Task brief:
Your result should be the lines holding the word "down", copied from the entries below.

Data for this exercise:
_____
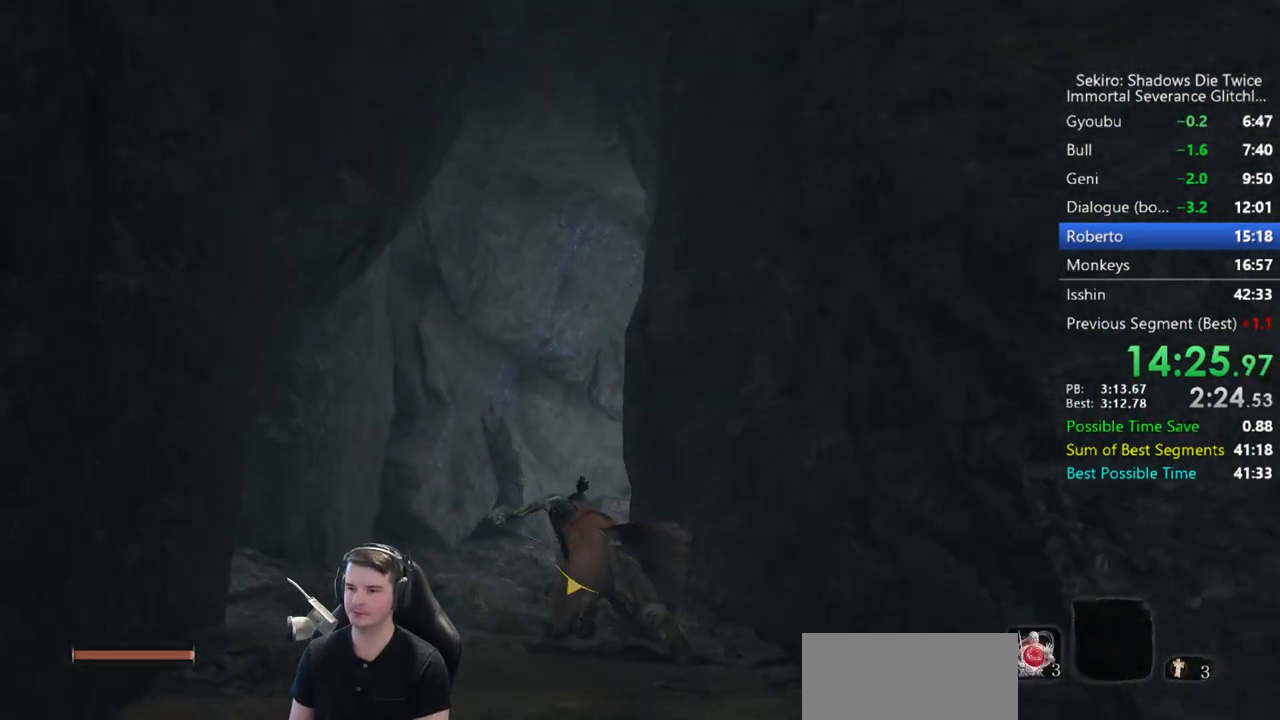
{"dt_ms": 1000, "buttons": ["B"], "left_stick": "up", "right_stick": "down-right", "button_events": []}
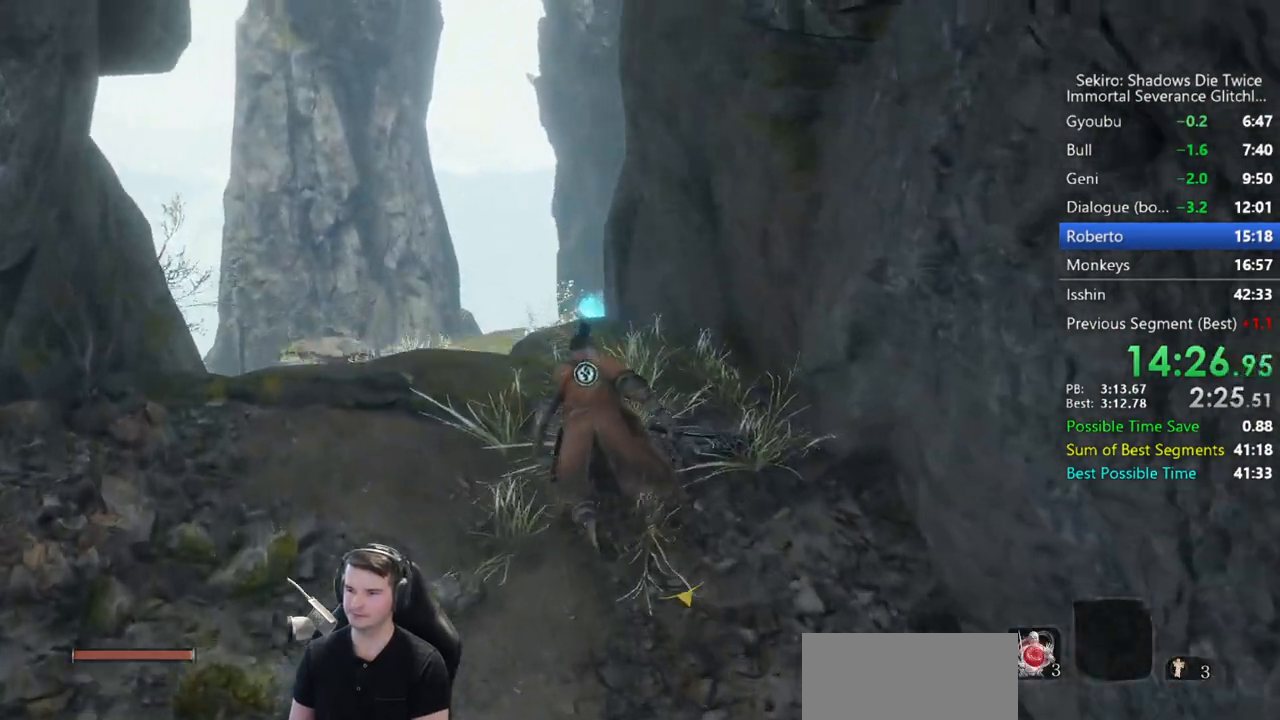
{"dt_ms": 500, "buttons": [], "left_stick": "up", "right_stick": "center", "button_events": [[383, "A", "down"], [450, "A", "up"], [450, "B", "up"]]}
_____
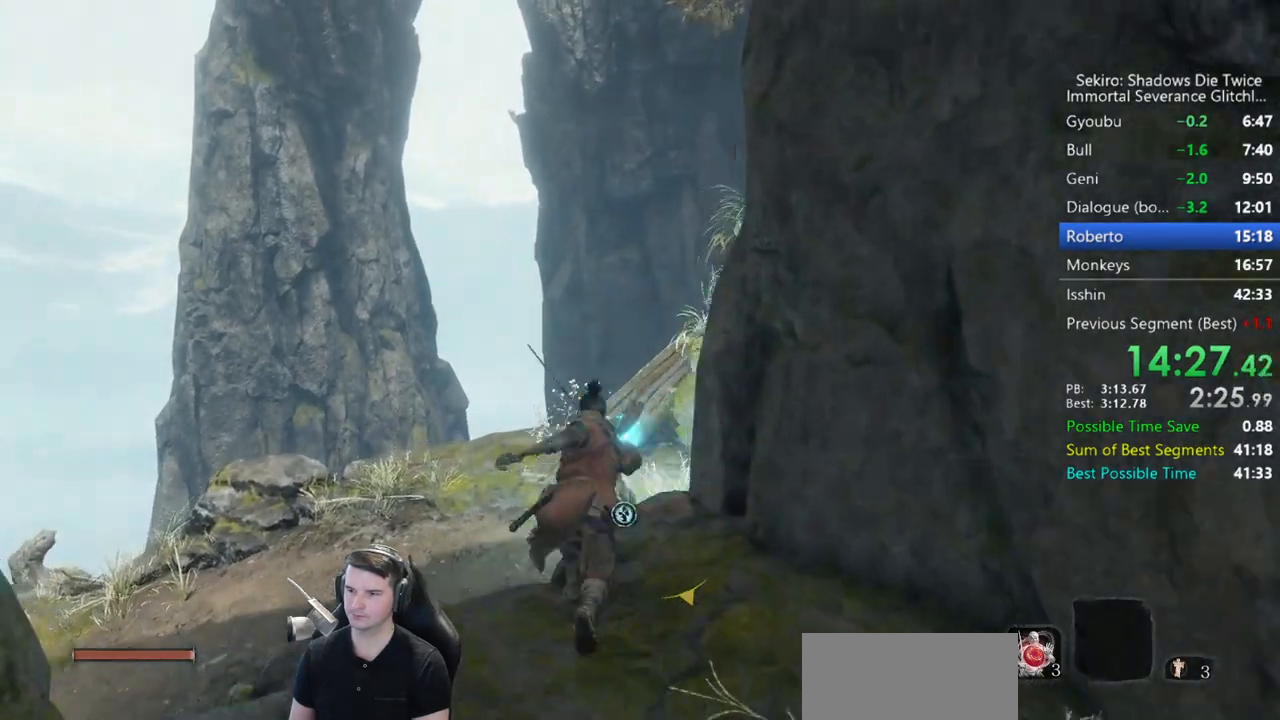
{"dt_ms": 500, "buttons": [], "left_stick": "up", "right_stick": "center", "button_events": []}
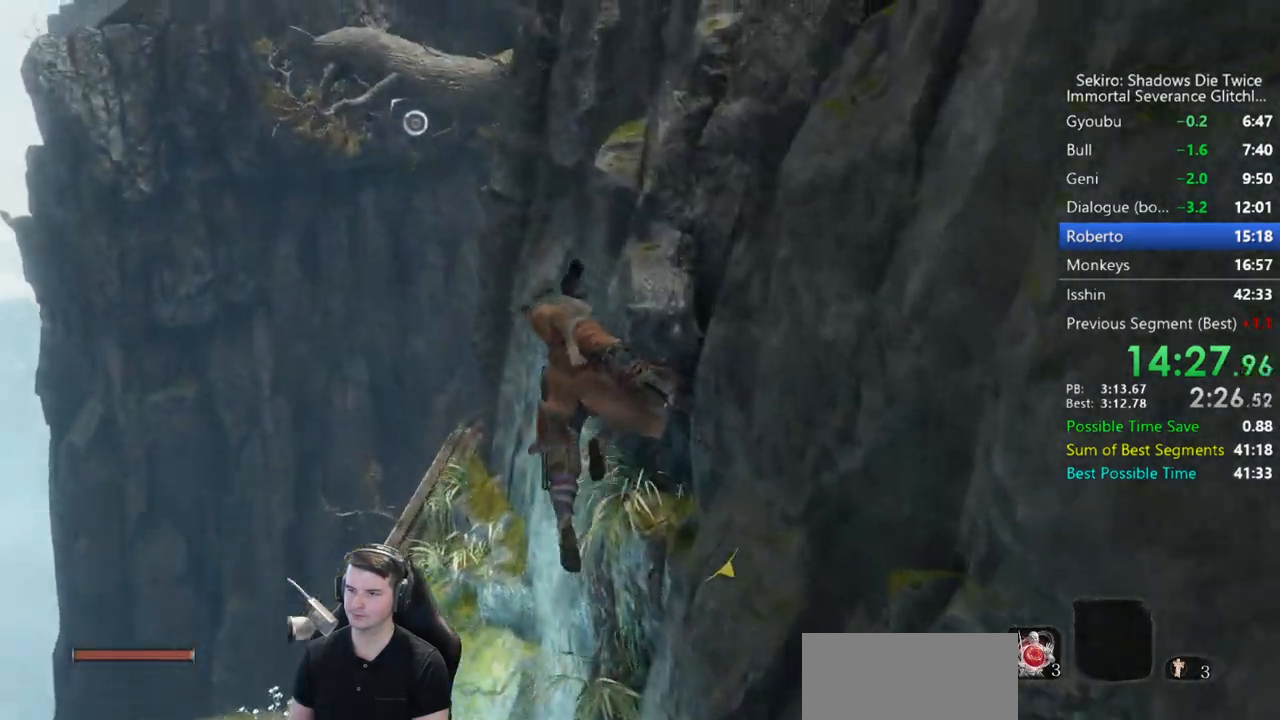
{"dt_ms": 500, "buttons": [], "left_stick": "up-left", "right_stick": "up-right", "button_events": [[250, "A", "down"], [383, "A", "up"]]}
_____
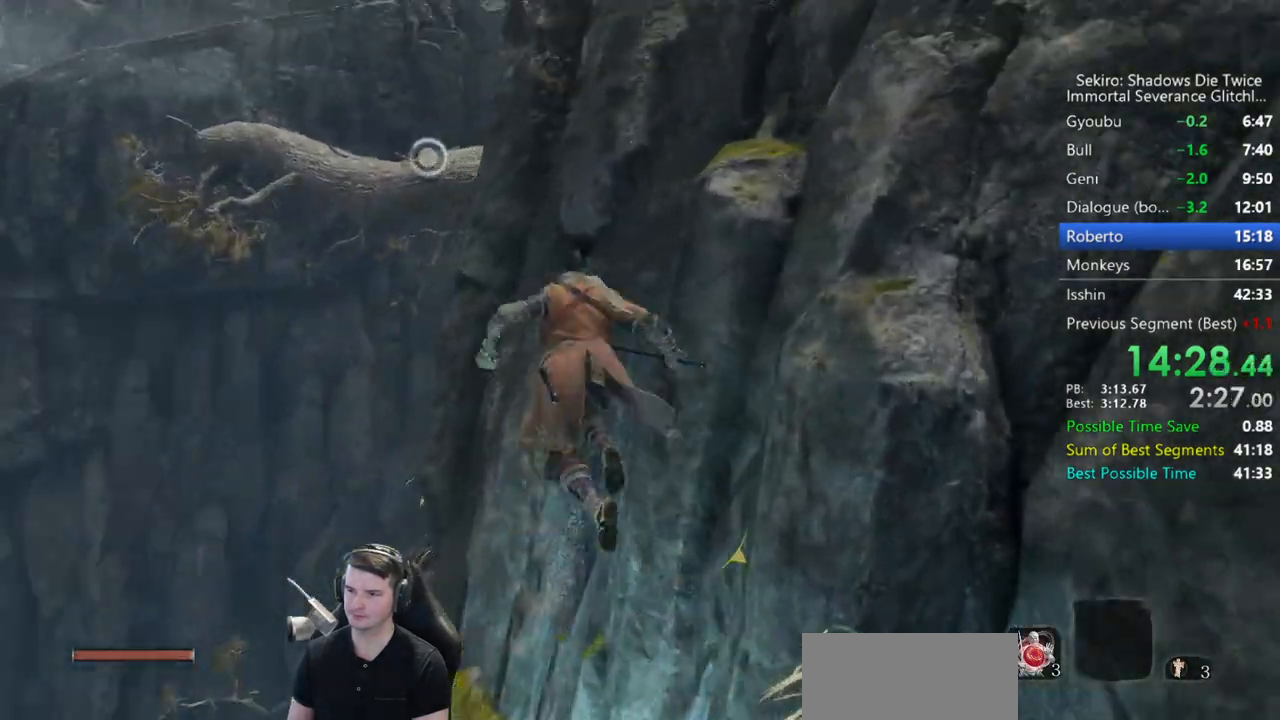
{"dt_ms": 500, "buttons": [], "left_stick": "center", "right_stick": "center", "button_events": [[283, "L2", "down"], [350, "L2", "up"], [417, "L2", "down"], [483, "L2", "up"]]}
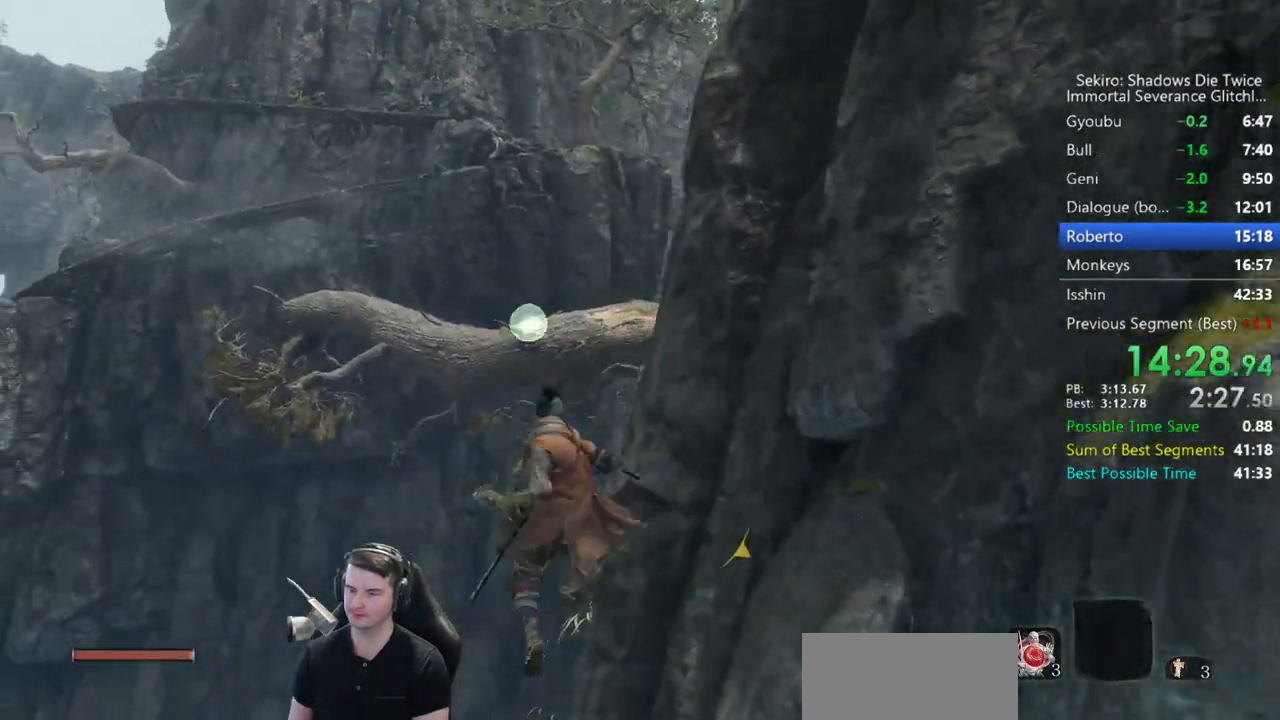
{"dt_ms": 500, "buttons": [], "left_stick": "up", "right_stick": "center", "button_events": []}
_____
Task solution:
{"dt_ms": 1000, "buttons": ["B"], "left_stick": "up", "right_stick": "down-right", "button_events": []}
{"dt_ms": 500, "buttons": [], "left_stick": "up", "right_stick": "center", "button_events": [[383, "A", "down"], [450, "A", "up"], [450, "B", "up"]]}
{"dt_ms": 500, "buttons": [], "left_stick": "up-left", "right_stick": "up-right", "button_events": [[250, "A", "down"], [383, "A", "up"]]}
{"dt_ms": 500, "buttons": [], "left_stick": "center", "right_stick": "center", "button_events": [[283, "L2", "down"], [350, "L2", "up"], [417, "L2", "down"], [483, "L2", "up"]]}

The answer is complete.